**What you are asked to do:** From the hardwood refinishing text, list each stage of the sanding grit sequence in order, with the grit numbers given for each.

**Given text:**
A full hardwood refinish takes 3–5 days for a typical Seattle-area home: one day of sanding, one day for stain if you're changing color, then finish coats with dry time between. With the waterborne finishes we use, you can walk on the floors in socks the morning after the final coat, move furniture back in 3–5 days, and put area rugs down after about two weeks. A screen & recoat — no sanding to bare wood — is done in a single day.
Most of the stress in a refinishing project comes from not knowing what happens when. Can you sleep at home? When does the smell go away? When can the dog come back? We're OC Flooring — we've refinished floors in more than 1,000 King and Snohomish County homes since 2013, and this is the same day-by-day walkthrough we give at every free in-home estimate, written down so you can plan your week around it.
Three Numbers Behind Every Refinish
the grit sequence of a proper sand. We start coarse (36–40 grit) to cut off old finish, then step through medium (60) and fine (80–100) so each pass erases the scratches of the last one.
of wood removed in a full sanding. That's why a 3/4-inch solid floor can be refinished several times over its life — the machine takes off far less than people fear.
before area rugs go back down. Finish is dry in hours but keeps hardening for about two weeks — a rug laid too early traps solvents and can leave a permanent hazy outline.

**Provided material:**

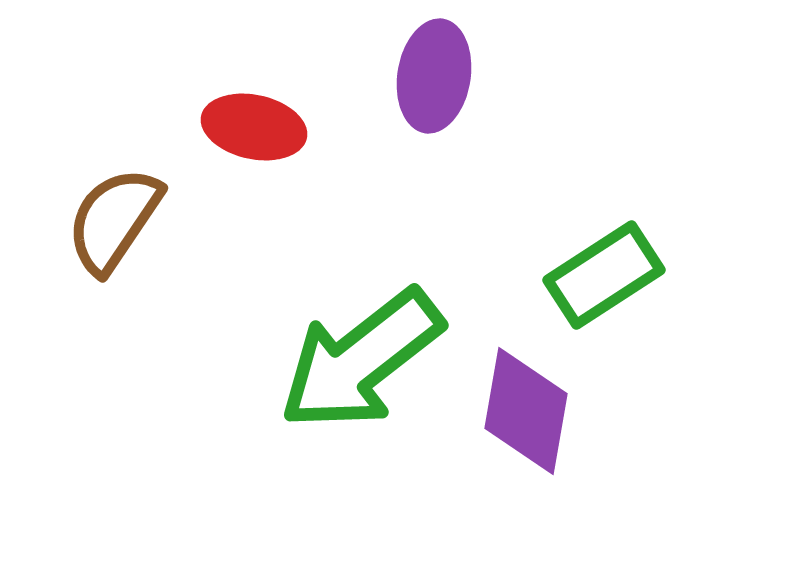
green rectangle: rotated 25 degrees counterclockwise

**The solution:**
Coarse: 36–40 grit
Medium: 60 grit
Fine: 80–100 grit